There may also be an issue with how the drive is programmed to stop and/or respond to a fault. For the motor to regenerate back into the drive, the motor windings must remain excited, which comes from the drive in the form of a Decel profile. Most drives will allow you to program the response to a fault condition to IGNORE the Decel profile and immediately turn off all of the transistors so as to avoid this exact situation. In other words to protect itself from the Locked Rotor condition the drive would have likely gone into Current Limit, until it timed out (any drive can only do that for so long). But then when it decided to shut down, instead of turning completely off, it went into Decel mode, which lowered the torque output yet kept the windings excited. The lower torque output was then overcome by the belt tension, which allowed the backspin, which allowed the regen into the DC bus of the drive, which then tried to do something with it and could not. All of that was set in motion by the inappropriate programmed response to the trip; the drive should be set up to ignore the Decel profile if it trips.

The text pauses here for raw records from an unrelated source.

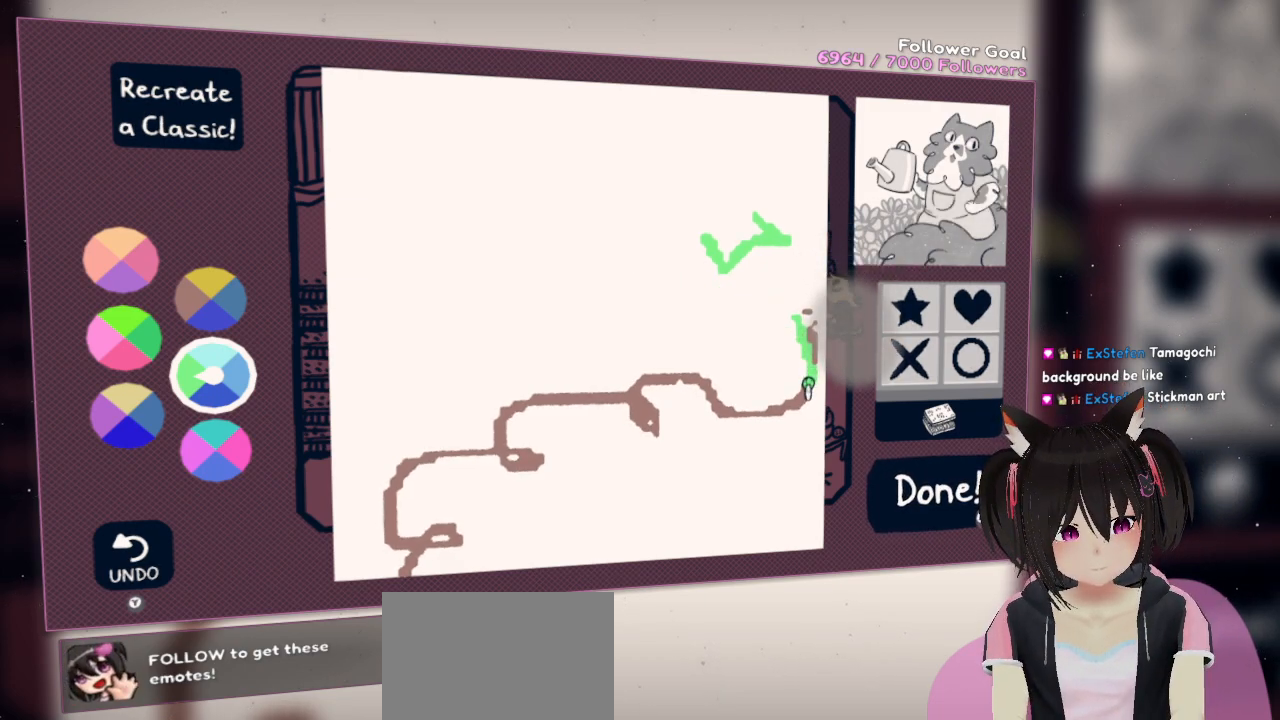
{"buttons": [], "left_stick": "center", "right_stick": "down-left", "events": [[350, "right_stick", "down-left"]]}
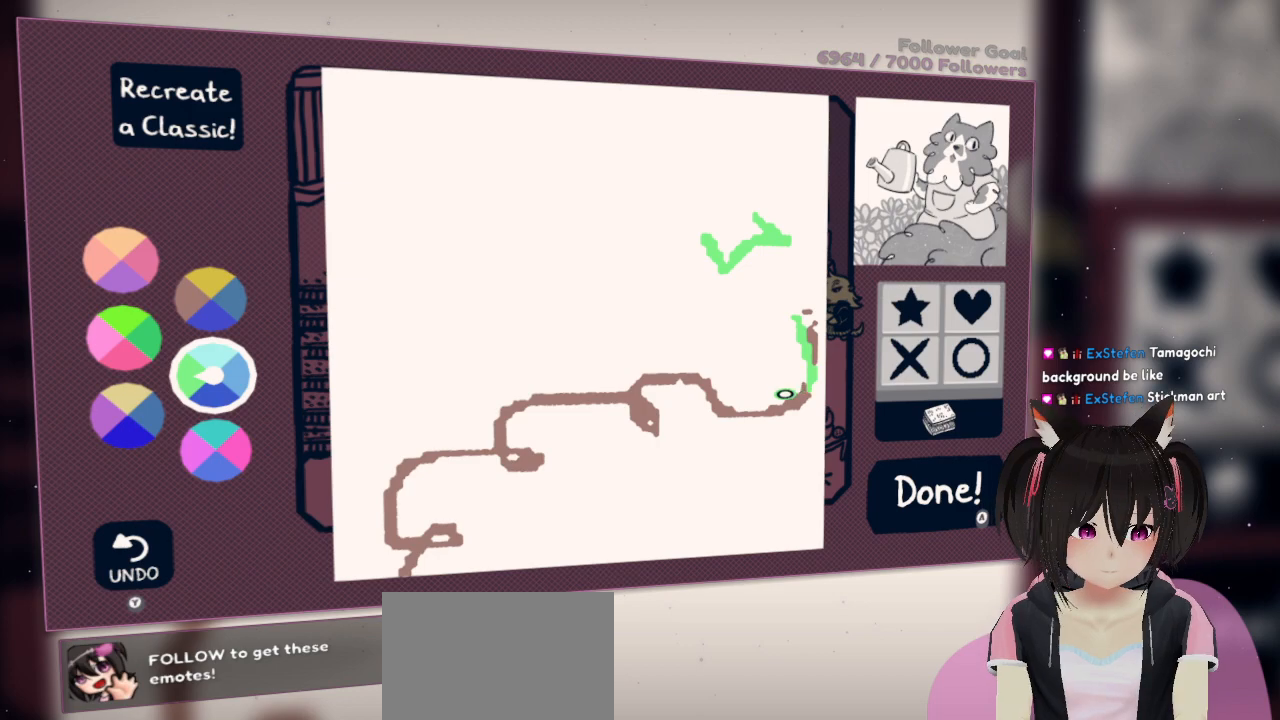
{"buttons": [], "left_stick": "center", "right_stick": "right", "events": [[383, "right_stick", "right"]]}
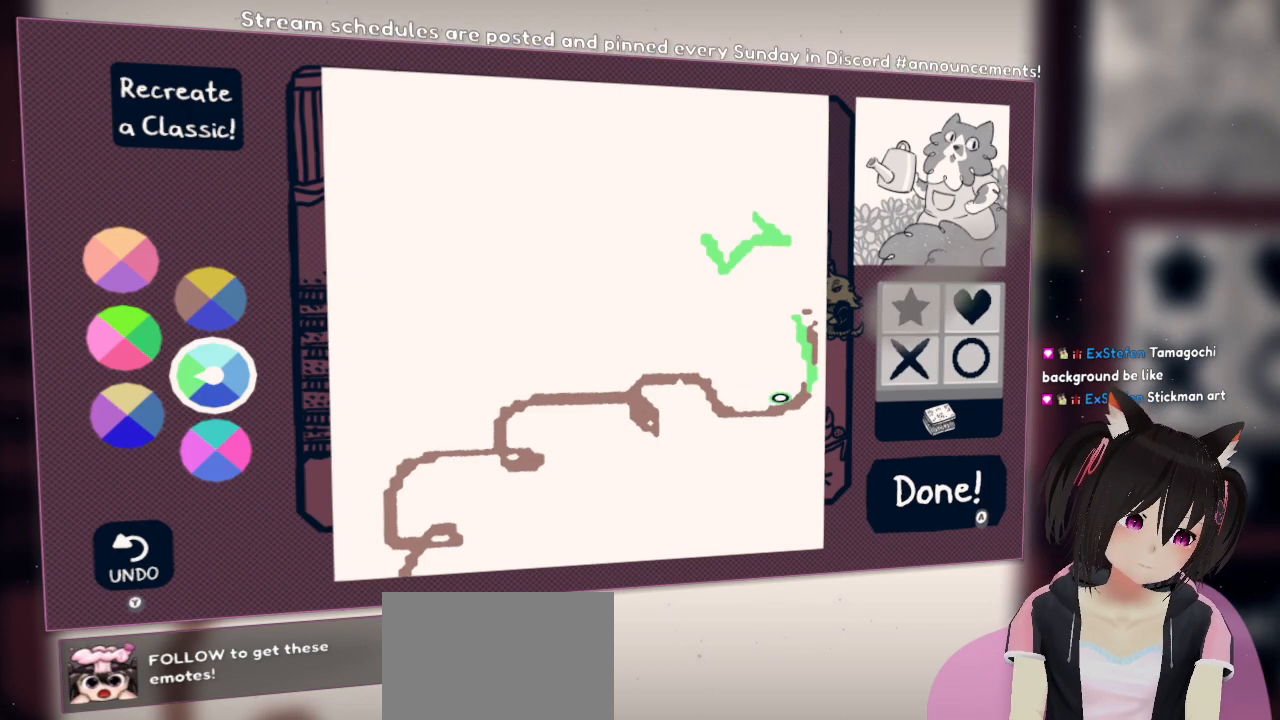
{"buttons": [], "left_stick": "center", "right_stick": "left", "events": [[317, "right_stick", "center"], [450, "right_stick", "left"]]}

If the drive DOES have a dynamic braking resistor setup then it was doing its job, protecting the components from an unusual situation that may have otherwise caused collateral damage. It still might be the wrong way for the drive to respond to a trip, but the DB system was the correct way to deal with that, it was just too much because it likely kept repeating and repeating trying to make the motor accelerate, not knowing that it never would.
 

LMAO

Senior Member
Location
Texas
How in the world a VFD trip on over-braking fault when motor shaft is locked? Where is the reverse power coming from...??? VFD might have tripped on over-current or over-torque (whichever limit is reached faster) but there is no reason for a VFD to trip on over-brake (DC overvoltage) when shaft is not spinning.
 

kwired

Electron manager
Location
NE Nebraska
Customers drag locked up and belts to gear reduction were slipping and squealing so they tigtened them up. Drag was full of product but this should not have been a problem but no go. Eventually we found the broken part locking it up. (Old electricians still have to shovel corn.)

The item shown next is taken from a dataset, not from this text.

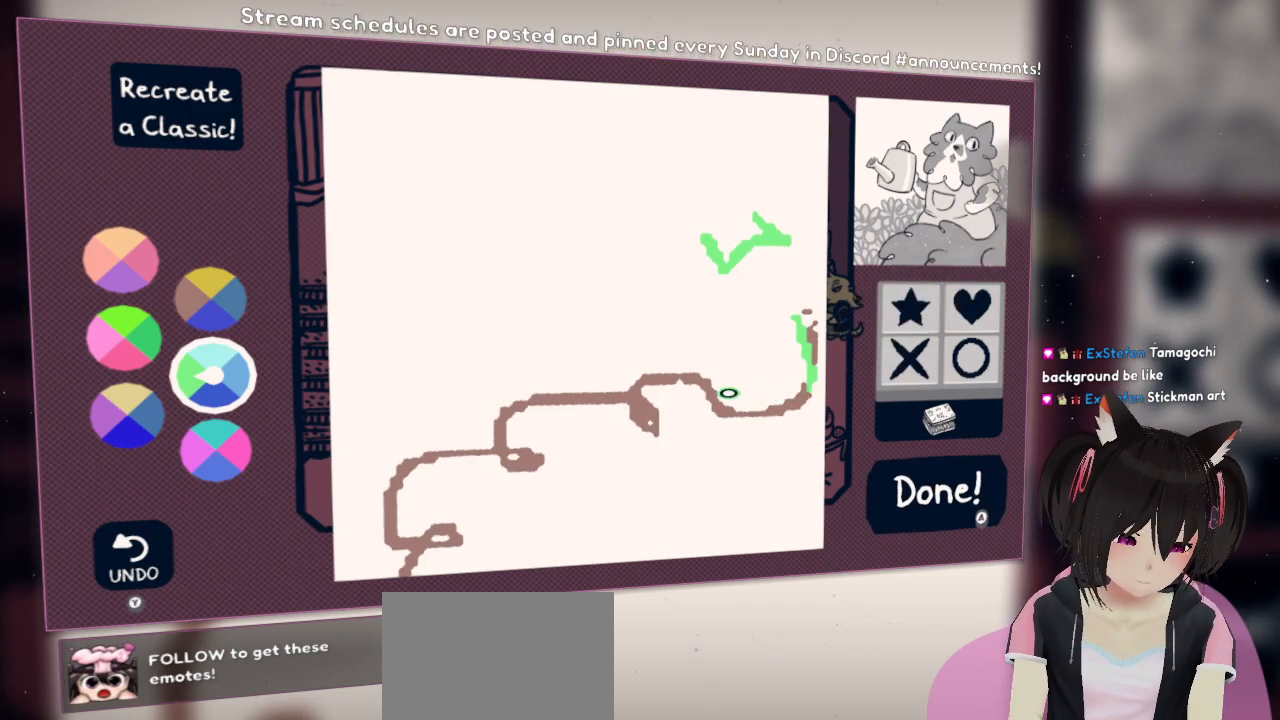
{"buttons": [], "left_stick": "center", "right_stick": "left", "events": []}
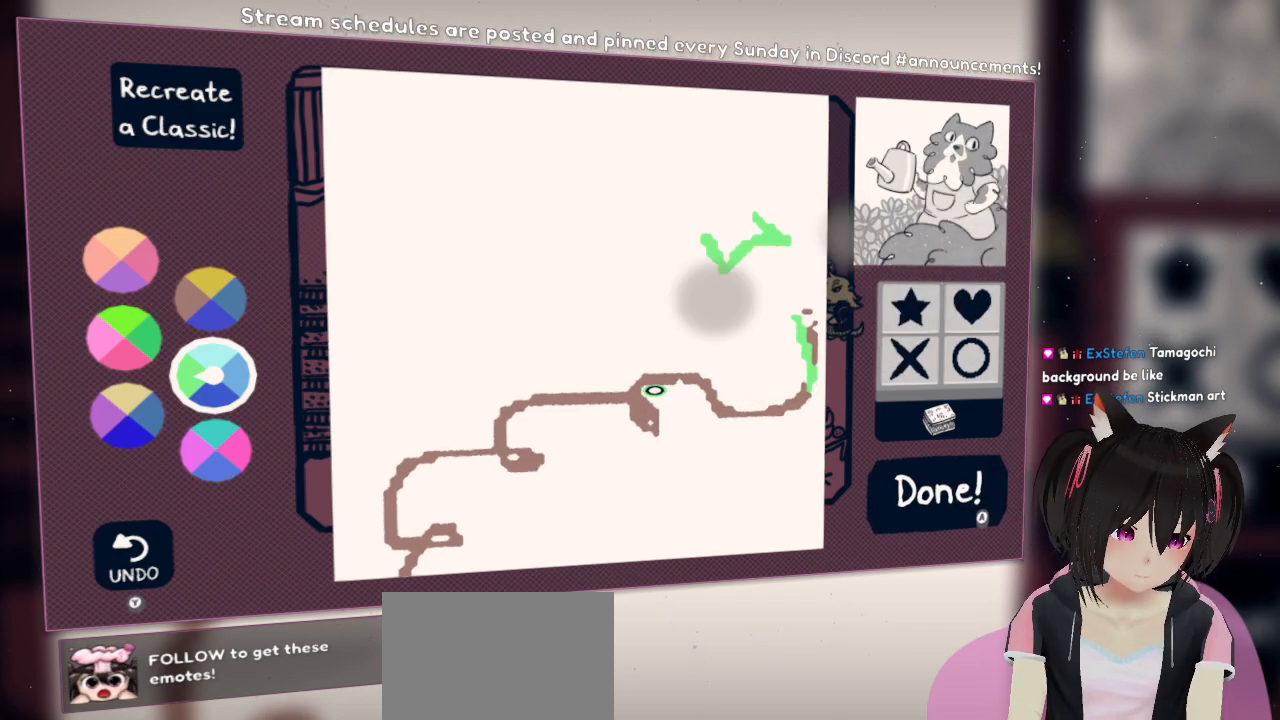
{"buttons": [], "left_stick": "center", "right_stick": "left", "events": []}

Funny how elecrticians are always at fault or at least have the problem until they can prove there is a mechanical problem.

I have many times had to convince a customer/operator of equipment that if the belt is slipping (but is not unusually loose) that the motor likely still is putting out usual power but it is something about the driven load that has changed. I'd say that 75% never believe me until I find the load problem myself.
 

Jraef

Moderator, OTD
Staff member
Location
San Francisco Bay Area, CA, USA
Occupation
Electrical Engineer
How in the world a VFD trip on over-braking fault when motor shaft is locked? Where is the reverse power coming from...??? VFD might have tripped on over-current or over-torque (whichever limit is reached faster) but there is no reason for a VFD to trip on over-brake (DC overvoltage) when shaft is not spinning.
It's a belt drive, likely to a large drive pulley on the gearbox to get high torque at low speed, which acts like a flywheel. With the rotor locked, the belts are strained against that flywheel. Then when the motor torque can't hold it, the flywheel responds to the belt tension by spinning backward. Mining draglines have the same issue.
 
Location
NE (9.06 miles @5.9 Degrees from Winged Horses)
Occupation
EC - retired
I set it up years ago and no doubt had factory help and most likely used defaults for the type of load we have. The regenerative condition that developed is the only way it could fault while braking. The load would normally stop almost immediately with no deceleration ramp time. I had it set for 6 seconds just to make it a nice stop. Hotline explained what was going on, with one of the temp solutions to extend the ramp time. That kept it from faulting but.... Most likely we will add a break resistor and/or change the way it stops on a fault. Good thing nothing turns my crank like the depths of a VFD programming manual.

Thank you for the CEUs. I wish the State would give me credit for these. Seems like I get enough of them.